If the state space is less than the maximum state I padded the state space with zeros.
def get_state_new(state):
n_features = n_input-len(get_state(env))
# print("state",len(get_state(env)))
p = np.array(state)
p = np.exp(p)
if p.sum() != 1.0:
p = p * (1. / p.sum())
if len(get_state(env)) > n_input:
statappend = np.random.choice(state, size=n_input, p=p)
# print(statappend)
else:
statappend = np.zeros(n_input)
statappend[:state.shape[0]] = state
return statappend
It works but the results are not as expected and I don't know if this correct or not.
My question
Are there any reference papers that deal with such a problem and how to deal with the changing of state space?

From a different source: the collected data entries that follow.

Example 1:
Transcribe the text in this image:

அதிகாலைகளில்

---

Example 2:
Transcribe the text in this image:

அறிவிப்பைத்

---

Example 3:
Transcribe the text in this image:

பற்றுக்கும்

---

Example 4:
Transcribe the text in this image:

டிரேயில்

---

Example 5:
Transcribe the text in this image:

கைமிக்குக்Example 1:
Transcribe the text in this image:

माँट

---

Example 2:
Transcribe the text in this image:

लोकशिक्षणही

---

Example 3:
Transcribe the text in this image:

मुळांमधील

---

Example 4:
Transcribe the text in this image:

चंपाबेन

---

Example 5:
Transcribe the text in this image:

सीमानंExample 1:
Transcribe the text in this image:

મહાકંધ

I solve the problem using different solutions but I found that the encoding is the best solution for my problem
[1]
mentioned that the extra connected autonomous
vehicles (CAVs) are not included in the state and if they are less
than the max CAVs, the state is padded with zeros. We can select how
many agents that we can share their state adding to the agent’s
state.For the encoder, I use the Neural machine translation with attention code
class Encoder(tf.keras.Model):
def __init__(self, vocab_size, embedding_dim, enc_units, batch_sz):
super(Encoder, self).__init__()
self.batch_sz = batch_sz
self.enc_units = enc_units
self.embedding = tf.keras.layers.Embedding(vocab_size, embedding_dim)
self.gru = tf.keras.layers.GRU(self.enc_units,
return_sequences=True,
return_state=True,
recurrent_initializer='glorot_uniform')
def call(self, x, hidden):
x = self.embedding(x)
output, state = self.gru(x, initial_state = hidden)
return output, state
def initialize_hidden_state(self):
return tf.zeros((self.batch_sz, self.enc_units))

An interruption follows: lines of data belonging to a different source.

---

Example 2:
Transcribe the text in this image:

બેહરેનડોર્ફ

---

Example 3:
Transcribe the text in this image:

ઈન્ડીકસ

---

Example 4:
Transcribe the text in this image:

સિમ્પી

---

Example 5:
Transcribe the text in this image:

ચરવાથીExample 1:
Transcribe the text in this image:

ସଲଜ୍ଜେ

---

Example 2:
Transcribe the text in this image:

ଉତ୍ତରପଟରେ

1- Vinitsky, E., Kreidieh, A., Le Flem, L., Kheterpal, N., Jang, K., Wu, C., ... & Bayen, A. M. (2018, October). Benchmarks for reinforcement learning in mixed-autonomy traffic. In Conference on Robot Learning (pp. 399-409)
2- Kochkina, E., Liakata, M., & Augenstein, I. (2017). Turing at semeval-2017 task 8: Sequential approach to rumour stance classification with branch-lstm. arXiv preprint arXiv:1704.07221.

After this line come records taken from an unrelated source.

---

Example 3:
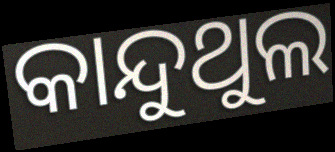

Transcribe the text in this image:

କାନ୍ଦୁଥୁଲ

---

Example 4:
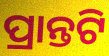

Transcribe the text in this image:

ପ୍ରାନ୍ତଟି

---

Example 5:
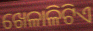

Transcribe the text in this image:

ଖେଳାଳିଟିଏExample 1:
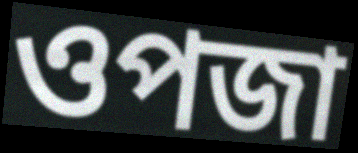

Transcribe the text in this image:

ওপজা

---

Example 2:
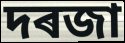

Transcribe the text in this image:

দৰজা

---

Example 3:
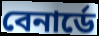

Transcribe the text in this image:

বেনাৰ্ডে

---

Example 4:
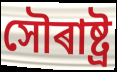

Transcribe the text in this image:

সৌৰাষ্ট্ৰ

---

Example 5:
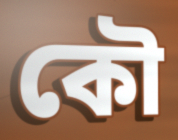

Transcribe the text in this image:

কৌ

3- Ma, L., & Liang, L. (2020). Enhance CNN Robustness Against Noises for Classification of 12-Lead ECG with Variable Length. arXiv preprint arXiv:2008.03609.
4- How to feed LSTM with different input array sizes?
5- Zhao, X., Xia, L., Zhang, L., Ding, Z., Yin, D., & Tang, J. (2018, September). Deep reinforcement learning for page-wise recommendations. In Proceedings of the 12th ACM Conference on Recommender Systems (pp. 95-103).